Entreprise Le Club Med compte ouvrir, d’ici 4 ans, une quinzaine de villages en Asie : 10 en Chine, 5 hors de Chine. Pour y accueillir une clientèle asiatique en pleine croissance, jeune, connectée, en quête d’expériences. Rien qu’en Chine, son cœur de cible, c’est… 350 millions de personnes ! Les marchés matures en tireront certainement des enseignements.

Depuis que le conglomérat chinois Fosun a racheté le Club Med en 2015, une inquiétude plane sur le devenir de ce fleuron français. Va-t-il se "siniser" ? Se détourner de ses marchés historiques pour un empire du milieu plus porteur ? Pour l’heure, sa face chinoise est encore un peu estompée : 4 villages seulement sur 67. Même en y ajoutant les 8 autres villages d’Asie et du Pacifique (2 au Japon, 2 en Indonésie, 1 en Malaisie, 1 en Thaïlande et 2 Maldives), le continent ne représente pas un cinquième du parc. Mais déjà les Asiatiques comptent pour près de 30 % des clients du Club Med (400 000 sur 1,4 million).
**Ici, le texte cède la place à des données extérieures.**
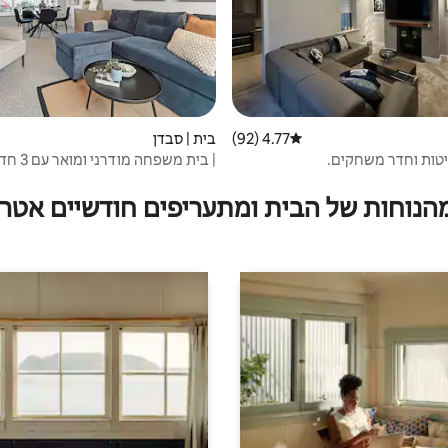
4.77 (92)
דירוג ממוצע של 4.77 מתוך 5, 92 ביקורות
בית | סבדן
| בית משפחה 
Sabden Lancs.
מהנוחות של הבית ומתעריפים חודשיים אטרק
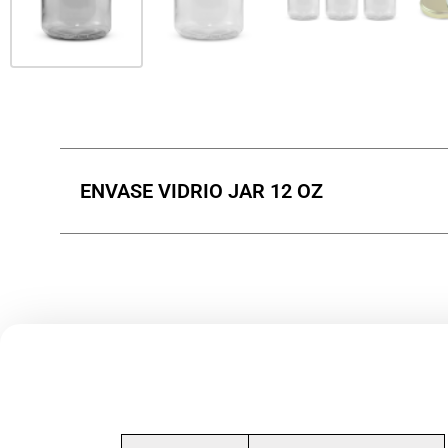
ENVASE VIDRIO JAR 12 OZ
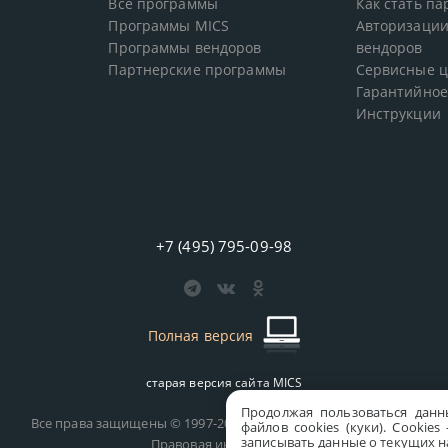
Все программы
Как стать п
Программы MICS
Авторизации
Программы вендоров
вендоров
Партнерские программы
Сервисные 
Гарантийное
Инструкции
+7 (495) 795-09-98
Полная версия
старая версия сайта
MICS
Продолжая пользоваться данн
Все права защищены © 1997-2026 MICS Distribution Company
файлов cookies (куки). Сookie
записывать данные о текущих на
Правовая информация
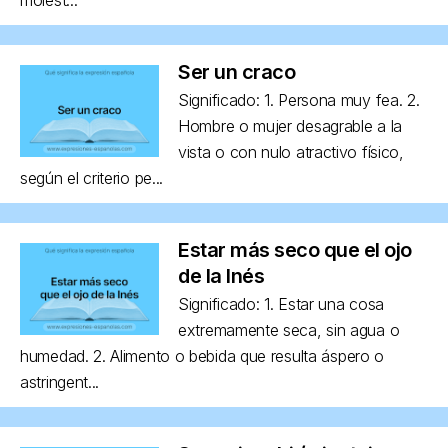
Ser un craco
Significado: 1. Persona muy fea. 2.
Hombre o mujer desagrable a la
vista o con nulo atractivo físico,
según el criterio pe...
Estar más seco que el ojo
de la Inés
Significado: 1. Estar una cosa
extremamente seca, sin agua o
humedad. 2. Alimento o bebida que resulta áspero o
astringent...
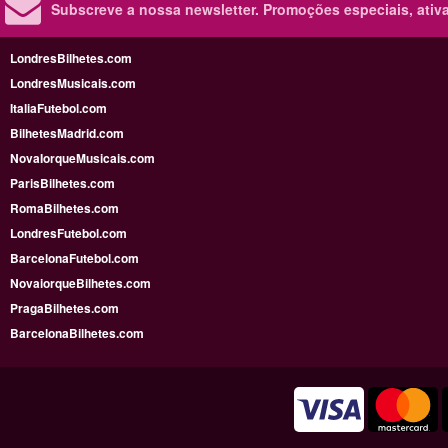
Subscreve a nossa newsletter.
Promoções especiais, ativa
LondresBilhetes.com
LondresMusicais.com
ItaliaFutebol.com
BilhetesMadrid.com
NovaIorqueMusicais.com
ParisBilhetes.com
RomaBilhetes.com
LondresFutebol.com
BarcelonaFutebol.com
NovaiorqueBilhetes.com
PragaBilhetes.com
BarcelonaBilhetes.com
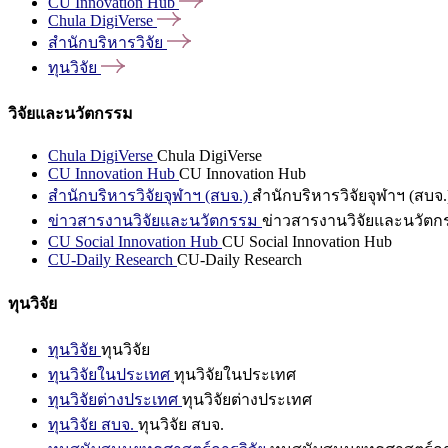
CU Innovation
Hub
Chula
DigiVerse
สำนักบริหารวิจัย
ทุนวิจัย
วิจัยและนวัตกรรม
Chula DigiVerse
Chula DigiVerse
CU Innovation Hub
CU Innovation Hub
สำนักบริหารวิจัยจุฬาฯ (สบจ.)
สำนักบริหารวิจัยจุฬาฯ (สบจ.
ข่าวสารงานวิจัยและนวัตกรรม
ข่าวสารงานวิจัยและนวัตก
CU Social Innovation Hub
CU Social Innovation Hub
CU-Daily Research
CU-Daily Research
ทุนวิจัย
ทุนวิจัย
ทุนวิจัย
ทุนวิจัยในประเทศ
ทุนวิจัยในประเทศ
ทุนวิจัยต่างประเทศ
ทุนวิจัยต่างประเทศ
ทุนวิจัย สบจ.
ทุนวิจัย สบจ.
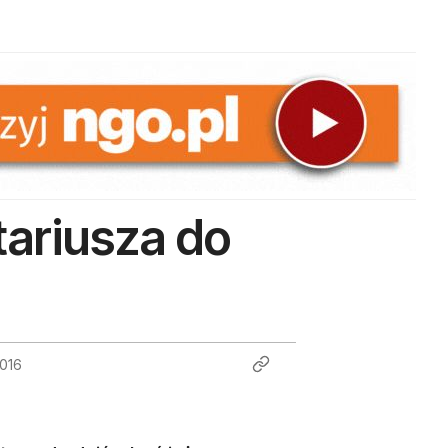
tariusza do
2016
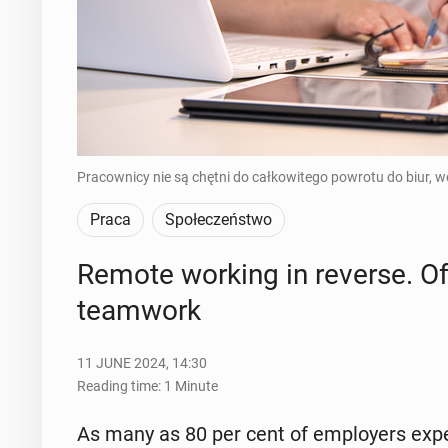
Pracownicy nie są chętni do całkowitego powrotu do biur, w
Praca
Społeczeństwo
Remote working in reverse. Off
team­work
11 JUNE 2024, 14:30
Reading time: 1 Minute
As many as 80 per cent of em­ploy­ers expect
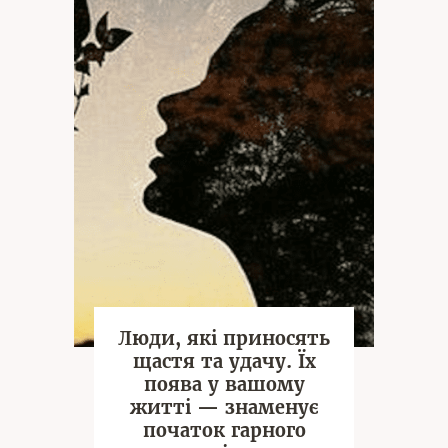
Люди, які приносять
щастя та удачу. Їх
поява у вашому
житті — знаменує
початок гарного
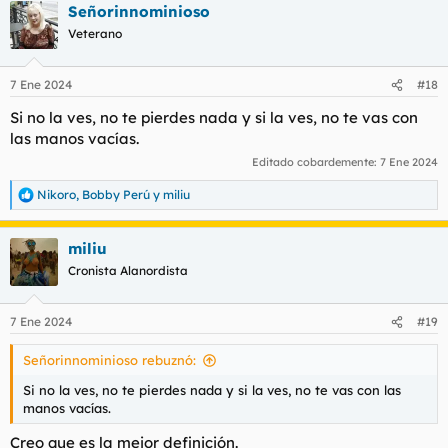
Señorinnominioso
Veterano
7 Ene 2024
#18
Si no la ves, no te pierdes nada y si la ves, no te vas con
las manos vacías.
Editado cobardemente:
7 Ene 2024
Nikoro
,
Bobby Perú
y
miliu
R
e
a
miliu
c
c
Cronista Alanordista
i
o
n
7 Ene 2024
#19
e
s
Señorinnominioso rebuznó:
:
Si no la ves, no te pierdes nada y si la ves, no te vas con las
manos vacías.
Creo que es la mejor definición.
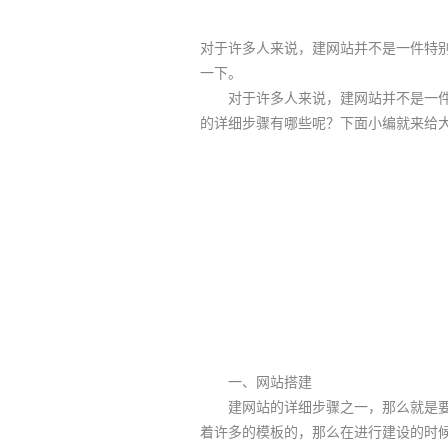
对于许多人来说，建网站并不是一件特
一下。
对于许多人来说，建网站并不是一件
的详细步骤有哪些呢？下面小编就来给
一、网站搭建
建网站的详细步骤之一，那么就是要做
着许多的模板的，那么在进行建设的时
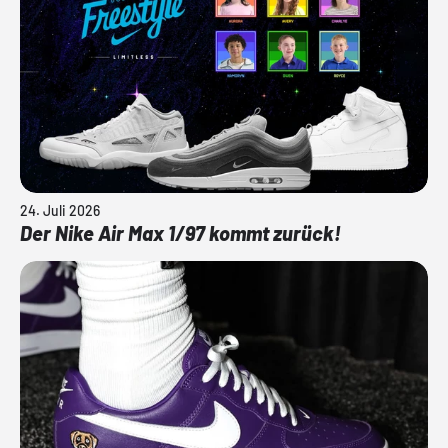
24. Juli 2026
Der Nike Air Max 1/97 kommt zurück!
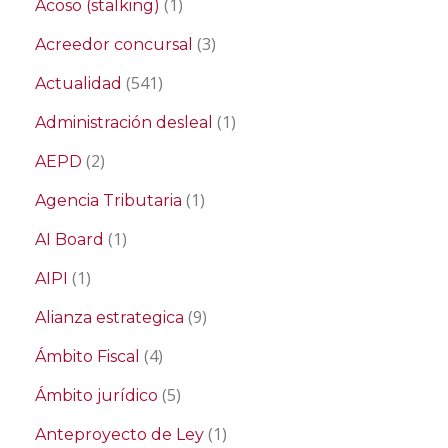
(1)
Acoso (stalking)
(3)
Acreedor concursal
(541)
Actualidad
(1)
Administración desleal
(2)
AEPD
(1)
Agencia Tributaria
(1)
AI Board
(1)
AIPI
(9)
Alianza estrategica
(4)
Ámbito Fiscal
(5)
Ámbito jurídico
(1)
Anteproyecto de Ley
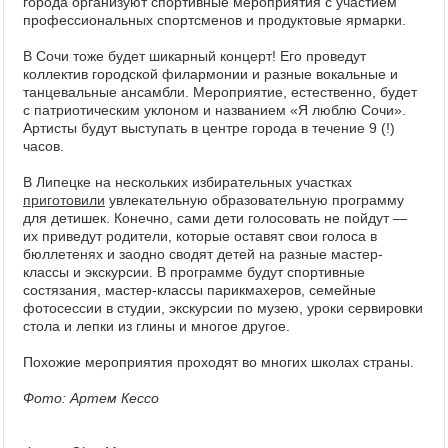
города организуют спортивные мероприятия с участием
профессиональных спортсменов и продуктовые ярмарки.
В Сочи тоже будет шикарный концерт! Его проведут
коллектив городской филармонии и разные вокальные и
танцевальные ансамбли. Мероприятие, естественно, будет
с патриотическим уклоном и названием «Я люблю Сочи».
Артисты будут выступать в центре города в течение 9 (!)
часов.
В Липецке на нескольких избирательных участках
приготовили
увлекательную образовательную программу
для детишек. Конечно, сами дети голосовать не пойдут —
их приведут родители, которые оставят свои голоса в
бюллетенях и заодно сводят детей на разные мастер-
классы и экскурсии. В программе будут спортивные
состязания, мастер-классы парикмахеров, семейные
фотосессии в студии, экскурсии по музею, уроки сервировки
стола и лепки из глины и многое другое.
Похожие мероприятия проходят во многих школах страны.
Фото: Артем Кессо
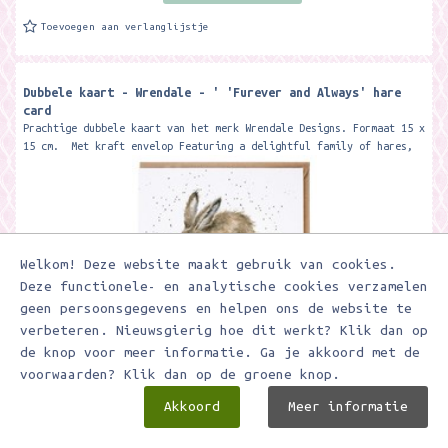
Toevoegen aan verlanglijstje
Dubbele kaart - Wrendale - ' 'Furever and Always' hare
card
Prachtige dubbele kaart van het merk Wrendale Designs. Formaat 15 x
15 cm. Met kraft envelop Featuring a delightful family of hares,
this...
Welkom! Deze website maakt gebruik van cookies.
Deze functionele- en analytische cookies verzamelen
geen persoonsgegevens en helpen ons de website te
verbeteren. Nieuwsgierig hoe dit werkt? Klik dan op
de knop voor meer informatie. Ga je akkoord met de
€ 3,25
voorwaarden? Klik dan op de groene knop.
Akkoord
Meer informatie
In winkelwagen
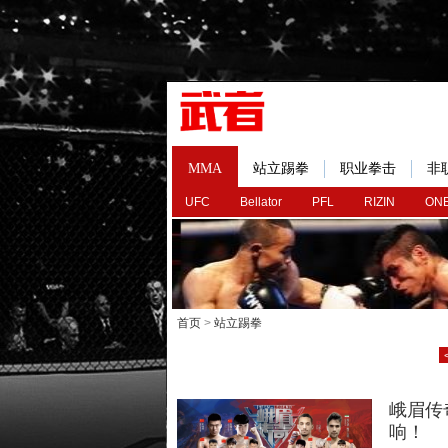
MMA
站立踢拳
职业拳击
非
UFC
Bellator
PFL
RIZIN
ONE
首页
>
站立踢拳
峨眉传
响！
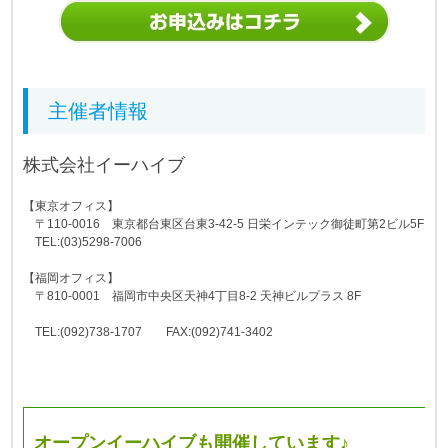
主催者情報
株式会社イーハイブ
【東京オフィス】
〒110-0016 東京都台東区台東3-42-5 日栄インテック御徒町第2ビル5F
TEL:(03)5298-70
06
【福岡オフィス】
〒810-0001 福岡市中央区天神4丁目8-2 天神ビルプラス 8F
TEL:(092)738-17
07 FAX:(092)741-34
02
オープンイーハイブも開催しています♪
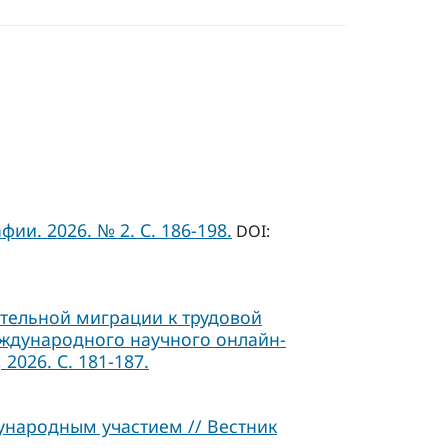
ии. 2026. № 2. С. 186-198.
DOI:
ательной миграции к трудовой
Международного научного онлайн-
2026. С. 181-187.
ународным участием // Вестник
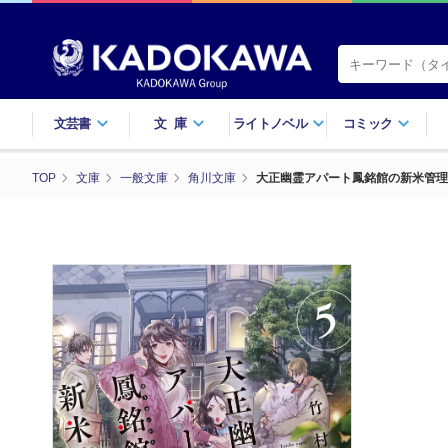
文芸書
文庫
ライトノベル
コミック
TOP
文庫
一般文庫
角川文庫
大正幽霊アパート鳳銘館の新米管理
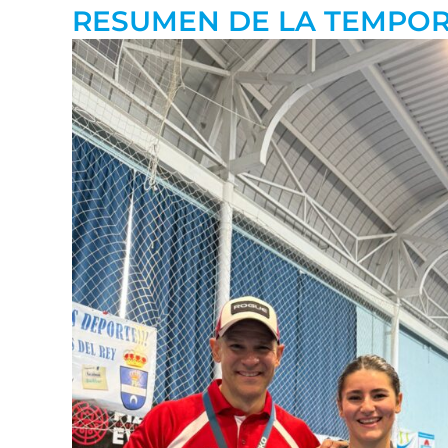
RESUMEN DE LA TEMPOR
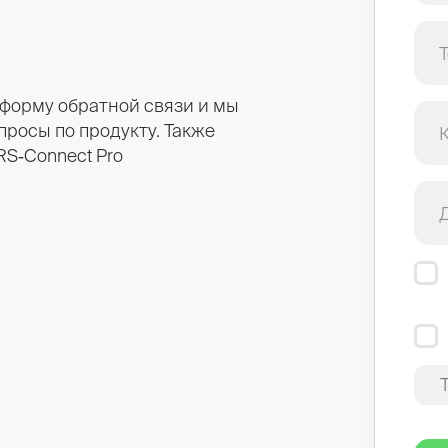
 форму обратной связи и мы
просы по продукту. Также
S‑Connect Pro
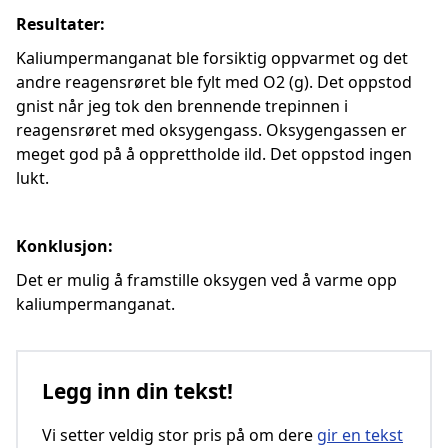
Resultater:
Kaliumpermanganat ble forsiktig oppvarmet og det
andre reagensrøret ble fylt med O2 (g). Det oppstod
gnist når jeg tok den brennende trepinnen i
reagensrøret med oksygengass. Oksygengassen er
meget god på å opprettholde ild. Det oppstod ingen
lukt.
Konklusjon:
Det er mulig å framstille oksygen ved å varme opp
kaliumpermanganat.
Legg inn din tekst!
Vi setter veldig stor pris på om dere
gir en tekst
Chine : 350 millions de clients potentiels

Le fait que deux CEO se partagent le continent, l’un pour la grande Chine, avec Hong-Kong et Taiwan - Gino Andreetta -, l’autre pour l’Asie-Pacifique du Sud-Est en ce compris l’Australie et l’Inde - Xavier Desaulles - révèle combien l’avenir est à l’Est. "La connivence du Club Med avec la Chine et l’Asie en termes de positionnement et de marque est un axe fort qui date d’avant Fosun. On a appris qu’il faut se diversifier et on y met les moyens", explique Xavier Desaulles. Et d’évoquer l’ouverture d’ici 4 ans d’une quinzaine de villages en Asie, 10 en Chine, 5 hors de Chine, dont 4 déjà lancés, sur lesquels des équipes d’architectes travaillent : Japon (2018), Sri Lanka (2019), Lombok (2020), Vietnam (2021). En Chine, c’est le concept "Joyview" qui est mis en place. "Une marque dans la marque, ajoute le CEO ESAP (East South Asia Pacific), pour des villages situés à moins de deux heures des grandes villes. L’idée est d’y attirer une clientèle familiale le week-end (car les Chinois n’ont que 10 jours de vacances par an et pas de résidence secondaire) et ‘business’ la semaine en jouant la carte des incentives. Soit des villages qui ont tout l’ADN du Club mais avec quelques différences. Le all inclusive n’est par exemple pas obligatoire : on peut se contenter de la chambre et prendre les activités à la carte."